## ASSIGNED TASK
Retype, word for word, every line of the records below starting at the one that contains "X136570000Y-138890000D03*" and ending at the one that contains "X178000000Y-145000000D03*"; include both of those lines and nothing more.

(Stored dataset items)
________________________
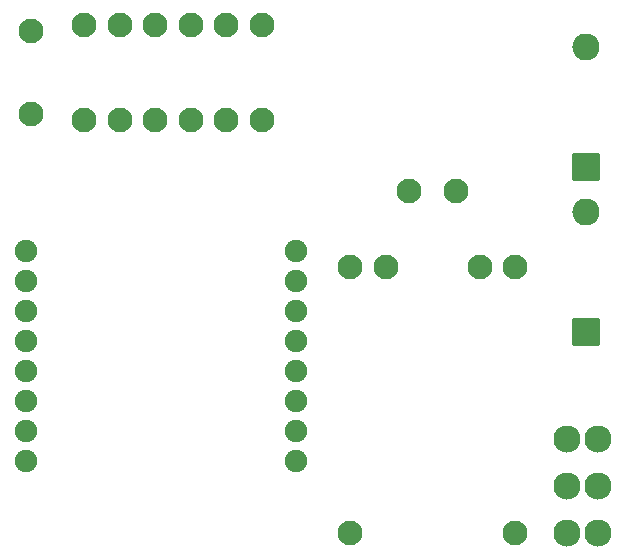
<source format=gbs>
G04 #@! TF.GenerationSoftware,KiCad,Pcbnew,(6.0.0)*
G04 #@! TF.CreationDate,2022-01-19T17:04:22-05:00*
G04 #@! TF.ProjectId,SlimeVRMotherBoard,536c696d-6556-4524-9d6f-74686572426f,V1.2*
G04 #@! TF.SameCoordinates,Original*
G04 #@! TF.FileFunction,Soldermask,Bot*
G04 #@! TF.FilePolarity,Negative*
%FSLAX46Y46*%
G04 Gerber Fmt 4.6, Leading zero omitted, Abs format (unit mm)*
G04 Created by KiCad (PCBNEW (6.0.0)) date 2022-01-19 17:04:22*
%MOMM*%
%LPD*%
G01*
G04 APERTURE LIST*
G04 Aperture macros list*
%AMRoundRect*
0 Rectangle with rounded corners*
0 $1 Rounding radius*
0 $2 $3 $4 $5 $6 $7 $8 $9 X,Y pos of 4 corners*
0 Add a 4 corners polygon primitive as box body*
4,1,4,$2,$3,$4,$5,$6,$7,$8,$9,$2,$3,0*
0 Add four circle primitives for the rounded corners*
1,1,$1+$1,$2,$3*
1,1,$1+$1,$4,$5*
1,1,$1+$1,$6,$7*
1,1,$1+$1,$8,$9*
0 Add four rect primitives between the rounded corners*
20,1,$1+$1,$2,$3,$4,$5,0*
20,1,$1+$1,$4,$5,$6,$7,0*
20,1,$1+$1,$6,$7,$8,$9,0*
20,1,$1+$1,$8,$9,$2,$3,0*%
G04 Aperture macros list end*
%ADD10C,2.300000*%
%ADD11C,2.100000*%
%ADD12O,2.300000X2.300000*%
%ADD13RoundRect,0.050000X1.100000X-1.100000X1.100000X1.100000X-1.100000X1.100000X-1.100000X-1.100000X0*%
%ADD14C,1.900000*%
G04 APERTURE END LIST*
D10*
X185000000Y-141000000D03*
X185000000Y-145000000D03*
X185000000Y-137000000D03*
X182400000Y-141000000D03*
X182400000Y-145000000D03*
X182400000Y-137000000D03*
D11*
X137000000Y-109500000D03*
X137000000Y-102500000D03*
D12*
X184000000Y-103840000D03*
D13*
X184000000Y-114000000D03*
D12*
X184000000Y-117840000D03*
D13*
X184000000Y-128000000D03*
D11*
X173000000Y-116000000D03*
X169000000Y-116000000D03*
D14*
X136570000Y-138890000D03*
X159430000Y-138890000D03*
X136570000Y-136350000D03*
X159430000Y-136350000D03*
X136570000Y-133810000D03*
X159430000Y-133810000D03*
X136570000Y-131270000D03*
X159430000Y-131270000D03*
X136570000Y-128730000D03*
X159430000Y-128730000D03*
X136570000Y-126190000D03*
X159430000Y-126190000D03*
X136570000Y-123650000D03*
X159430000Y-123650000D03*
X136570000Y-121110000D03*
X159430000Y-121110000D03*
D11*
X150500000Y-110000000D03*
X153500000Y-110000000D03*
X156500000Y-110000000D03*
X147500000Y-110000000D03*
X144500000Y-110000000D03*
X141500000Y-110000000D03*
X141500000Y-102000000D03*
X144500000Y-102000000D03*
X147500000Y-102000000D03*
X156500000Y-102000000D03*
X153500000Y-102000000D03*
X150500000Y-102000000D03*
X178000000Y-122500000D03*
X175000000Y-122500000D03*
X164000000Y-145000000D03*
X178000000Y-145000000D03*
X164000000Y-122500000D03*
X167000000Y-122500000D03*
M02*

</source>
________________________
## EXERCISE RESULT
X136570000Y-138890000D03*
X159430000Y-138890000D03*
X136570000Y-136350000D03*
X159430000Y-136350000D03*
X136570000Y-133810000D03*
X159430000Y-133810000D03*
X136570000Y-131270000D03*
X159430000Y-131270000D03*
X136570000Y-128730000D03*
X159430000Y-128730000D03*
X136570000Y-126190000D03*
X159430000Y-126190000D03*
X136570000Y-123650000D03*
X159430000Y-123650000D03*
X136570000Y-121110000D03*
X159430000Y-121110000D03*
D11*
X150500000Y-110000000D03*
X153500000Y-110000000D03*
X156500000Y-110000000D03*
X147500000Y-110000000D03*
X144500000Y-110000000D03*
X141500000Y-110000000D03*
X141500000Y-102000000D03*
X144500000Y-102000000D03*
X147500000Y-102000000D03*
X156500000Y-102000000D03*
X153500000Y-102000000D03*
X150500000Y-102000000D03*
X178000000Y-122500000D03*
X175000000Y-122500000D03*
X164000000Y-145000000D03*
X178000000Y-145000000D03*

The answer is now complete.